In the listing below, how many lines contain the string "President"? Reply with the number alone.

________________________

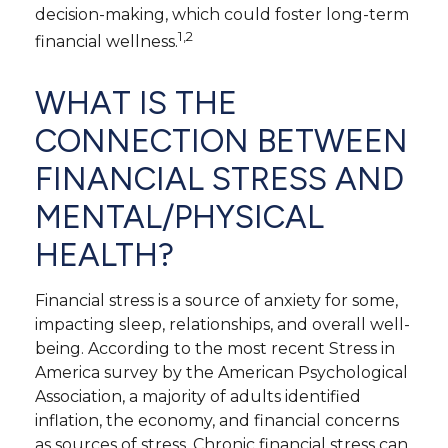
decision-making, which could foster long-term
1,2
financial wellness.
WHAT IS THE
CONNECTION BETWEEN
FINANCIAL STRESS AND
MENTAL/PHYSICAL
HEALTH?
Financial stress is a source of anxiety for some,
impacting sleep, relationships, and overall well-
being. According to the most recent Stress in
America survey by the American Psychological
Association, a majority of adults identified
inflation, the economy, and financial concerns
as sources of stress. Chronic financial stress can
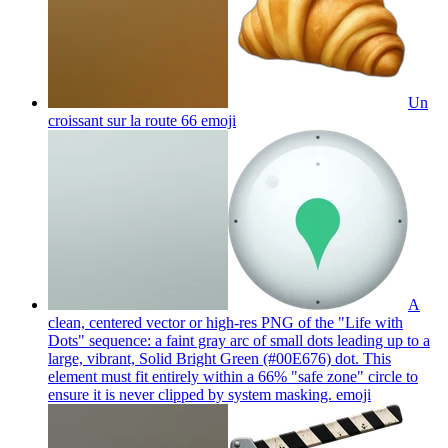
Un
croissant sur la route 66
emoji
A
clean, centered vector or high-res PNG of the "Life with
Dots" sequence: a faint gray arc of small dots leading up to a
large, vibrant, Solid Bright Green (#00E676) dot. This
element must fit entirely within a 66% "safe zone" circle to
ensure it is never clipped by system masking.
emoji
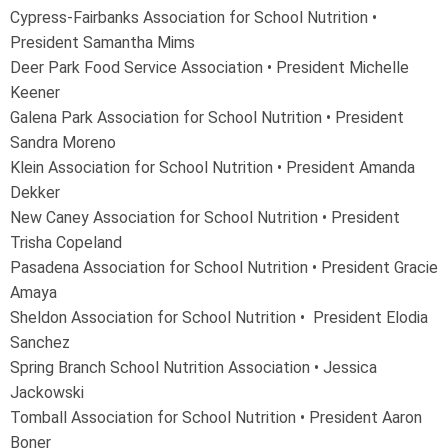
Cypress-Fairbanks Association for School Nutrition •
President Samantha Mims
Deer Park Food Service Association
•
President Michelle
Keener
Galena Park Association for School Nutrition • President
Sandra Moreno
Klein Association for School Nutrition • President Amanda
Dekker
New Caney Association for School Nutrition • President
Trisha Copeland
Pasadena Association for School Nutrition • President Gracie
Amaya
Sheldon Association for School Nutrition • President Elodia
Sanchez
Spring Branch School Nutrition Association • Jessica
Jackowski
Tomball Association for School Nutrition • President Aaron
Boner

________________________

Exercise answer
8